I initially tried to reproduce I couldn't seem to get the same results
iii) To help replicate this, I generated a liltte script to create big solutions with lots of tiny projects and I was able to see lots of failures. I only need a dozen or so projects:
var sln = $"bigtest";
Console.WriteLine($"dotnet new sln -n {sln}");
for (int i = 0; i < 50; i++)
{
Console.WriteLine($"dotnet new console -n Proj{i}");
Console.WriteLine($"dotnet sln ./{sln}.sln add ./Proj{i}/Proj{i}.csproj");
}
I'm going to add a test solution using your script to the test suite and it will be awesome :)
This test is now consistently passing for me with a 50 project solution:
Hopefully that's an indication this is resolved. Thanks again for the fantastic work narrowing down the multiple concurrency issues here @duncanawoods.
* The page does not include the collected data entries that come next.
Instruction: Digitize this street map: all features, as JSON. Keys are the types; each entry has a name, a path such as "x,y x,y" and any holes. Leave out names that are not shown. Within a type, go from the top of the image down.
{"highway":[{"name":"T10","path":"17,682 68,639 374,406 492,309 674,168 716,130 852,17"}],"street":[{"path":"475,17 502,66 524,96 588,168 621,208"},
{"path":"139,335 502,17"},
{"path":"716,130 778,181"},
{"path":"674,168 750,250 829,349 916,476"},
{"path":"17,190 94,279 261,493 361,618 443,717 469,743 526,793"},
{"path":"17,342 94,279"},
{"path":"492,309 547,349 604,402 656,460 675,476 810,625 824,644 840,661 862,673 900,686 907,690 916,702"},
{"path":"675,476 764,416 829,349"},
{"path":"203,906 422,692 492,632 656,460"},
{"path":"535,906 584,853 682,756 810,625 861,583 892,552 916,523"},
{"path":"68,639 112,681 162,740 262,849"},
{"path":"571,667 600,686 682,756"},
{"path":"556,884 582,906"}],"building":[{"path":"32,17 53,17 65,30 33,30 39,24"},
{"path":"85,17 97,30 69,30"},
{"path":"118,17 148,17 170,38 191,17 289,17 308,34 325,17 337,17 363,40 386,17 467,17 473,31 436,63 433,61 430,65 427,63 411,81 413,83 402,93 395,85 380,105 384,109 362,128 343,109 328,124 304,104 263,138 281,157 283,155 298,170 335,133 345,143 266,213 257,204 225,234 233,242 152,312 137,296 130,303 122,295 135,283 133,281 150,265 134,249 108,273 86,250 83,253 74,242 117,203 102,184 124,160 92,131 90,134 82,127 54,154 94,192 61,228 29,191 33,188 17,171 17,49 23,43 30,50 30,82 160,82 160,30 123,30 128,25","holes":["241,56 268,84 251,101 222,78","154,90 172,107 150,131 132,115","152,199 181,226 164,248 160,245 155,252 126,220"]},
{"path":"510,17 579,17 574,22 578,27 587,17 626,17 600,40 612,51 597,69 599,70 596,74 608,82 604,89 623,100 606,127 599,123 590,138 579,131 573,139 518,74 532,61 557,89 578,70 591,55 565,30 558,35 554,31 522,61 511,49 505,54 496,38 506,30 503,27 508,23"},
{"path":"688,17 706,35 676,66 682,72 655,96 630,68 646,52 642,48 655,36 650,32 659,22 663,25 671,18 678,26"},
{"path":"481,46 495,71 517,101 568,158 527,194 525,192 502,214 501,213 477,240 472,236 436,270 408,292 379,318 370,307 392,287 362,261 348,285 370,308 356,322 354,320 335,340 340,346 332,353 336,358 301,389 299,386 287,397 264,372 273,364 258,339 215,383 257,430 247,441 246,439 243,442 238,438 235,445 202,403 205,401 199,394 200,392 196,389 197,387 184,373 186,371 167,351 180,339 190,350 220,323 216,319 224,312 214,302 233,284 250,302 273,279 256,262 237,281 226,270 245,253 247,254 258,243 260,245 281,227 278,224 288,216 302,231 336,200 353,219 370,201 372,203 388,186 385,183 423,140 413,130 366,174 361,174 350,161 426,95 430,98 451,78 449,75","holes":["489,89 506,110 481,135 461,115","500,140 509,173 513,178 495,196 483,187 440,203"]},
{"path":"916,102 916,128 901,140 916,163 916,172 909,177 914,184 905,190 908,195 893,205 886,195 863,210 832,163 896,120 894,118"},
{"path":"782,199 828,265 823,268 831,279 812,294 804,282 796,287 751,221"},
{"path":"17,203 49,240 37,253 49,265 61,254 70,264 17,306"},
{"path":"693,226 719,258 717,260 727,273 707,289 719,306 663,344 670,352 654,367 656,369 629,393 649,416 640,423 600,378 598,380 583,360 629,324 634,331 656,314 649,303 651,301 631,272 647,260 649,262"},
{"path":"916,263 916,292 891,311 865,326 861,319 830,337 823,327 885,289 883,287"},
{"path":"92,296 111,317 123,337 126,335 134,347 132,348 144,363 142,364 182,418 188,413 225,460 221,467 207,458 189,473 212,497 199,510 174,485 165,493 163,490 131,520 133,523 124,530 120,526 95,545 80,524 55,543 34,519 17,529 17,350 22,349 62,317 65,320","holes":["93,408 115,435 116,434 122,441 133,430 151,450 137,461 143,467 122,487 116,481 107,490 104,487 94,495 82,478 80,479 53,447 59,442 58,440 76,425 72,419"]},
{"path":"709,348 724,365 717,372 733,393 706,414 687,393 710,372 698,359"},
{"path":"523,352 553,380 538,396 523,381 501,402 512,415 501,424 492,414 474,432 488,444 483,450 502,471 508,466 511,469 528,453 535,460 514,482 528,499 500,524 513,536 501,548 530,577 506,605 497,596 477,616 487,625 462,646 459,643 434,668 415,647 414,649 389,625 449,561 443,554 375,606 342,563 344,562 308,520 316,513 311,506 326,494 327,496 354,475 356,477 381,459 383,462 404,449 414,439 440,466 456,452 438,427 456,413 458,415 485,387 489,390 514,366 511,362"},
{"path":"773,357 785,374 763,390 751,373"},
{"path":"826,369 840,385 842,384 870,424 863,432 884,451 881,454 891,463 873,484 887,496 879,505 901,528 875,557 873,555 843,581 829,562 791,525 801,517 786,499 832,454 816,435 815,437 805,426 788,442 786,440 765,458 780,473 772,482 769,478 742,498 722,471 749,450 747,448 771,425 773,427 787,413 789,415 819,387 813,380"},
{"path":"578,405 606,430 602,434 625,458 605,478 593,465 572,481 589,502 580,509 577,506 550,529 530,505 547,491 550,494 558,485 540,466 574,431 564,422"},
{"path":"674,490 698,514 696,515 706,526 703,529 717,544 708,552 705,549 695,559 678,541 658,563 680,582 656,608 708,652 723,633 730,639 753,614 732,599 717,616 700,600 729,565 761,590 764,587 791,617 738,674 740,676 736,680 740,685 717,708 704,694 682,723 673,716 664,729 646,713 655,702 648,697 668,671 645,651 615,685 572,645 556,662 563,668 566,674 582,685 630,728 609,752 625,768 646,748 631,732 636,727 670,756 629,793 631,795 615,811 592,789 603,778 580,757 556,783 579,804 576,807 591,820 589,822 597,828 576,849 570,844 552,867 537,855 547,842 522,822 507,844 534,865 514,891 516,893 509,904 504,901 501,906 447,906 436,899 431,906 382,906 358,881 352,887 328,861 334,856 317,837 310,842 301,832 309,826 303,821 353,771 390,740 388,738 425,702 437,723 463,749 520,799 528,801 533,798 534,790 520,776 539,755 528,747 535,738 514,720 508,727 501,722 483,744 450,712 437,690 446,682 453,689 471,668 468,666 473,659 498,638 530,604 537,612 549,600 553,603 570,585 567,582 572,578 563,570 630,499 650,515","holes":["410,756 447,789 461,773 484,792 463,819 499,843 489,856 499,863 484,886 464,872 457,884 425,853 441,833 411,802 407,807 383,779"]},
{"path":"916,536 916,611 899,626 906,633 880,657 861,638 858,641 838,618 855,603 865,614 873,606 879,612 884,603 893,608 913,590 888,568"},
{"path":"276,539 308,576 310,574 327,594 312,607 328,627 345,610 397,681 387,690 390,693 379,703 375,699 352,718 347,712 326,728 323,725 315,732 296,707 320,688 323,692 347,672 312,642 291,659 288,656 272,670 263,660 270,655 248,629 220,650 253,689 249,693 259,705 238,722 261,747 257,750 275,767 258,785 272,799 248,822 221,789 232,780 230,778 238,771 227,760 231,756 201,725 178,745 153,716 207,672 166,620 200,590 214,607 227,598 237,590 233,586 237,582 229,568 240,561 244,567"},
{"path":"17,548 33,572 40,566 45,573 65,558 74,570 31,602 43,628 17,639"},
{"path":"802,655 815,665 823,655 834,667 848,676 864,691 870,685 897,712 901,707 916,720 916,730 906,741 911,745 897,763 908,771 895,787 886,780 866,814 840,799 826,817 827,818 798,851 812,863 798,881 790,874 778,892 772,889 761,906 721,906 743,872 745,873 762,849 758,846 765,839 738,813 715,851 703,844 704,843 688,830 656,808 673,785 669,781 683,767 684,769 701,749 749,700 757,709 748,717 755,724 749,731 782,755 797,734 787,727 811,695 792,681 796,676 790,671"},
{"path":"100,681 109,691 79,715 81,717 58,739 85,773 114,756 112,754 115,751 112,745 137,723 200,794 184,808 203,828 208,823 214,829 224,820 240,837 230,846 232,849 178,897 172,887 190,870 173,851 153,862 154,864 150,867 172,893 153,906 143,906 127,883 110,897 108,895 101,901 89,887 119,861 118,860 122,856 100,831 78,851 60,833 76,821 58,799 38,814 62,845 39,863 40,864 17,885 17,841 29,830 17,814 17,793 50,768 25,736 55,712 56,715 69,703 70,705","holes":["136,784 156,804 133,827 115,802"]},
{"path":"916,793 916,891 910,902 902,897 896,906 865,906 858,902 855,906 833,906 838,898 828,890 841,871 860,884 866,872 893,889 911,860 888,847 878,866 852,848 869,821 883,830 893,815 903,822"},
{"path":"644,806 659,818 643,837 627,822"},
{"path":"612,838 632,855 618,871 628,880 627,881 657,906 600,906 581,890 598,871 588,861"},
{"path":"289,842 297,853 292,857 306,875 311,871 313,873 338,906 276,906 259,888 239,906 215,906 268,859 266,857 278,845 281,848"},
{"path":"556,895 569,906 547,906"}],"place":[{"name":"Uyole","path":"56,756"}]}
Buildalyzer 3.0.1 is now rolling out to NuGet and should (hopefully) resolve this issue. When you get a chance can you please verify that this problem is resolved? Thanks!
Hi @daveaglick
I have had a chance to try it out. When noodling around, I was seeing it around 5% of the time. I have also seen some cases where a typically 15s operation took 10 minutes to complete.
I created a batch test with better data collection to share some hard stats with you but this didn't even appear (!) and I saw some different errors.
Test setup
- a process that ran an analysis of a 14 project solution with 863 classes
- Ubuntu 18.04
- run 20 processes at a time
- repeat 20 times
Result | Number | % |
---|---|---|
Success | 385 | 96.25% |
Could not find build environment | 15 | 3.75% |
Missing classes | 0 | 0 |
Observations
- I don't know what environmental conditions might increase/decrease the likelihood of this specific issue
- Even though they are separate processes, the tests within a batch do not seem entirely independent. The "Could not find build environment" appeared in groups of 5 or so.
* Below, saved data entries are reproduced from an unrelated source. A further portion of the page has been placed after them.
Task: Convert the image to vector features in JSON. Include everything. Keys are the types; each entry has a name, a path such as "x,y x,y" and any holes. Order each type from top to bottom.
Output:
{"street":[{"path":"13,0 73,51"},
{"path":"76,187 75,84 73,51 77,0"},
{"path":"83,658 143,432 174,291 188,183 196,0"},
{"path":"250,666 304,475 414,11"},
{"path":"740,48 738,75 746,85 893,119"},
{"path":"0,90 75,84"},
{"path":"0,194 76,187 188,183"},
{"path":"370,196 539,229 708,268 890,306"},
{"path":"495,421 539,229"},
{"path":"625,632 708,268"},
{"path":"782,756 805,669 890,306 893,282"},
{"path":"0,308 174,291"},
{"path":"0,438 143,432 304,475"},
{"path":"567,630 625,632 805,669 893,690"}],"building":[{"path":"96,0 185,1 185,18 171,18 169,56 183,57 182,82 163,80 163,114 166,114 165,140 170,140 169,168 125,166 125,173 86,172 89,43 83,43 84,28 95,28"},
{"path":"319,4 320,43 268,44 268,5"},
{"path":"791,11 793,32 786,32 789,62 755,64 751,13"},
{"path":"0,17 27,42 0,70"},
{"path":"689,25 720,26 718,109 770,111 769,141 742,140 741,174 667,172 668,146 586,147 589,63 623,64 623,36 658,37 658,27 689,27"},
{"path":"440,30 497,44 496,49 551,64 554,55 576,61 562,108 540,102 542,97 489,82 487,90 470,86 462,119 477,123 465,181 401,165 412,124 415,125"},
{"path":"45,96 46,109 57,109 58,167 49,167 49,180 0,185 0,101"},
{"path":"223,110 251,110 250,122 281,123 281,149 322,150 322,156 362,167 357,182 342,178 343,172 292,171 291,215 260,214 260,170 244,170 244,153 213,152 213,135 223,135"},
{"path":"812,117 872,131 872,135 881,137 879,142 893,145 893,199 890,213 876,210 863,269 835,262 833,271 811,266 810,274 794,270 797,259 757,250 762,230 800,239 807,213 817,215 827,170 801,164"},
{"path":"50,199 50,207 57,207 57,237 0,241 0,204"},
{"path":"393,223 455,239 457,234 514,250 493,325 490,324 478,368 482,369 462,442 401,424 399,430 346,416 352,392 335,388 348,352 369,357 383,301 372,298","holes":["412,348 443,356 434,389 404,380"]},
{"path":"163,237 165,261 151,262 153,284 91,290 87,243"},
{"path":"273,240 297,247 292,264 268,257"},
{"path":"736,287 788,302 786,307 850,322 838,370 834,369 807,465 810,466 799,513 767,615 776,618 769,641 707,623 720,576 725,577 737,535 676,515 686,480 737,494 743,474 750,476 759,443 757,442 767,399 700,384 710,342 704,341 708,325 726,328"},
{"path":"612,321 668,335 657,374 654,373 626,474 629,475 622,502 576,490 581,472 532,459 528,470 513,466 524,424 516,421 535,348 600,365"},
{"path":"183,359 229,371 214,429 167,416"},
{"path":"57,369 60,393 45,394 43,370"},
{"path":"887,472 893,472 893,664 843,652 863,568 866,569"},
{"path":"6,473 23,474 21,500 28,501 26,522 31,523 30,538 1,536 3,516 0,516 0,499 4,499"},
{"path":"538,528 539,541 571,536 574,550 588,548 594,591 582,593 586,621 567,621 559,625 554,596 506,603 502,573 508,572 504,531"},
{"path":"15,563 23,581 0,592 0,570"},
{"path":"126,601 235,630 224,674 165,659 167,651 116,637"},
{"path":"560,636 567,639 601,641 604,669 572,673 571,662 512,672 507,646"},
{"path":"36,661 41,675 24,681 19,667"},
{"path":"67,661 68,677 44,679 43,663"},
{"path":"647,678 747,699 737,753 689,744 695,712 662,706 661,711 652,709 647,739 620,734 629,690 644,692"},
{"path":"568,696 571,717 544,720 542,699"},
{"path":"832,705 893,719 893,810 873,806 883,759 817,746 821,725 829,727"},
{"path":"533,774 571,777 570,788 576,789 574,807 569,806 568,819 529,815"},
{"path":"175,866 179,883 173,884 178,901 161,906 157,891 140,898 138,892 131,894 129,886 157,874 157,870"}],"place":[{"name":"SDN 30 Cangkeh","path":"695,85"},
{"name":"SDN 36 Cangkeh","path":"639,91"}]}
- Trying to do 100 process batches led to lots of errors about "closed pipes". Must be some system resource thing but I am surprised on a 12C/24T, 64GB RAM
Conclusions
I think that while we have improved things, there are still gremlins in the concurrency code and given their rarity we are going to have a terrible time replicating let alone fixing them.
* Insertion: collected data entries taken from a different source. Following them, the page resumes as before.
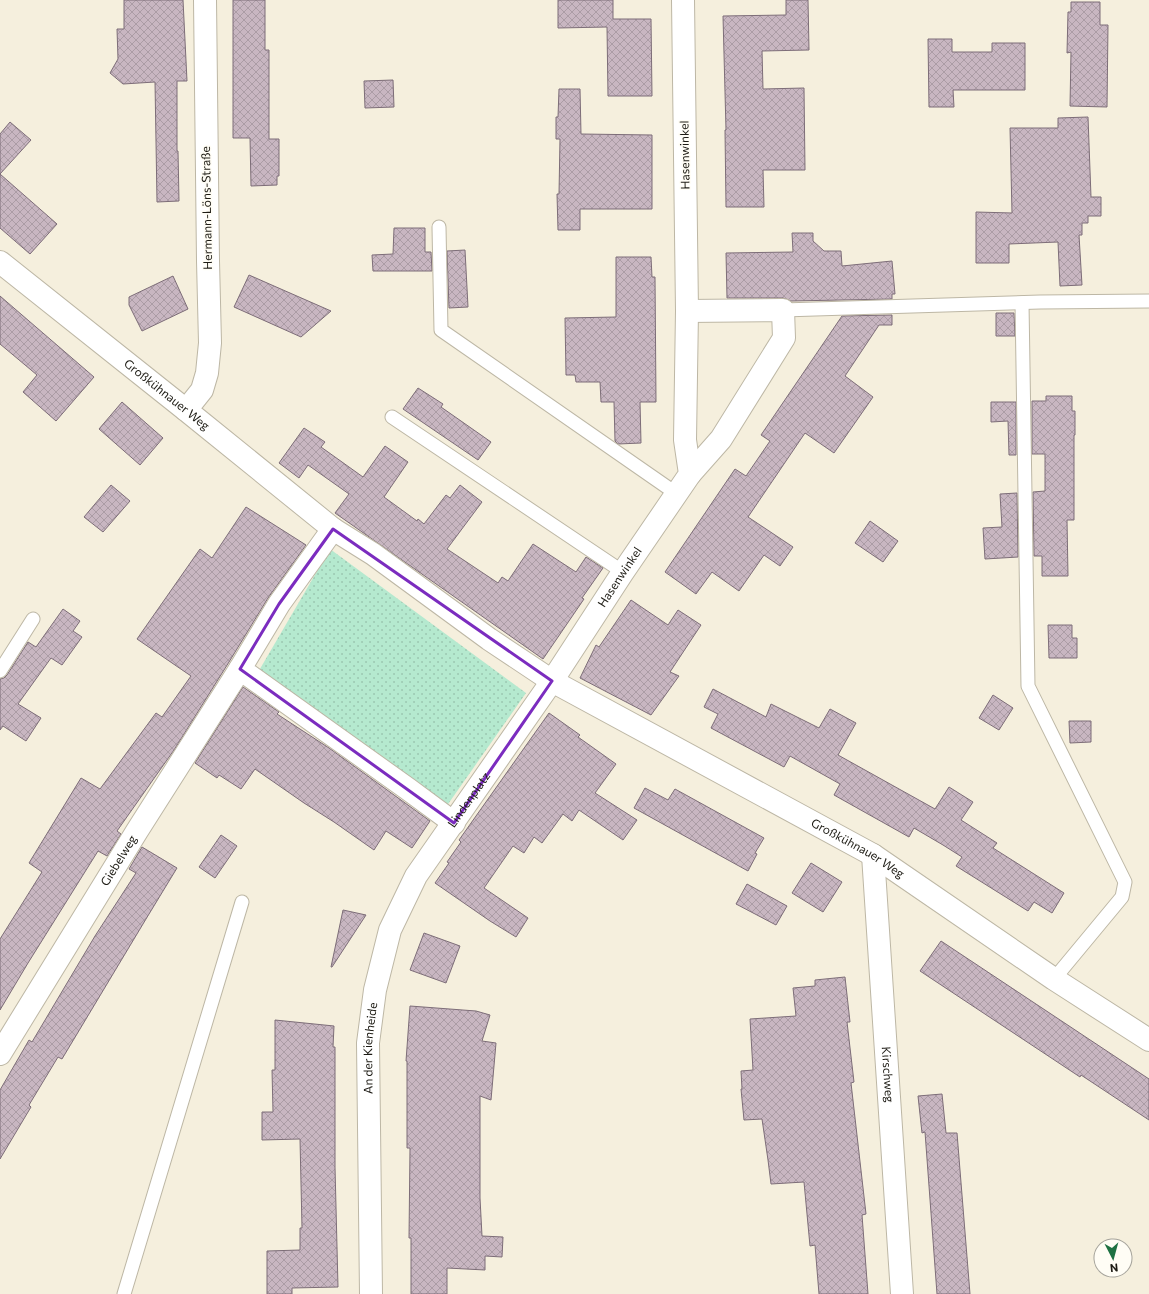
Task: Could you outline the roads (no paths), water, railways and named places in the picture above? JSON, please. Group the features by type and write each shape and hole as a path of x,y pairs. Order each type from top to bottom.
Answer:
{"street":[{"name":"Hermann-Löns-Straße","path":"186,410 202,390 207,373 210,343 206,0"},
{"name":"Hasenwinkel","path":"683,0 687,311 685,440 690,474"},
{"name":"Großkühnauer Weg","path":"0,262 333,529"},
{"name":"Hasenwinkel","path":"552,681 623,572 690,474 722,439 784,338 783,310"},
{"path":"687,311 783,310"},
{"path":"240,669 279,604 333,529 373,554 489,639 552,681"},
{"name":"Lindenplatz","path":"240,669 454,823 552,681"},
{"name":"Giebelweg","path":"0,1054 137,831 240,669"},
{"name":"Großkühnauer Weg","path":"552,681 873,855 1054,979 1149,1040"},
{"name":"An der Kienheide","path":"371,1294 368,1043 375,990 390,930 416,876 454,823"},
{"name":"Kirschweg","path":"873,855 902,1294"}],"lane":[{"path":"439,227 440,330 676,494"},
{"path":"783,310 1149,301"},
{"path":"1022,303 1028,686 1125,882 1122,896 1054,979"},
{"path":"392,417 623,572"},
{"path":"0,671 33,619"},
{"path":"124,1294 242,902"}]}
In this sort of situation my approach would be to take a clean-slate approach the concurrency design. Right now pretty much every form of parallelism is used: sub-processes, threads, async/await, TPL loops and concurrent data-structures. One concern is that peppering code with concurrent data-structures is insufficient for operations that touch multiple data-structures. What needs to happen is ensure that entire operations are isolated from each other instead of just fine-grained access to specific data. To make concurrency comprehensible and checkable for errors, I would aim to have the majority of code unaware of concurrency concerns and push all the orchestration up to the top level with crystal clear guarantees about who is accessing what, when things are started/terminated.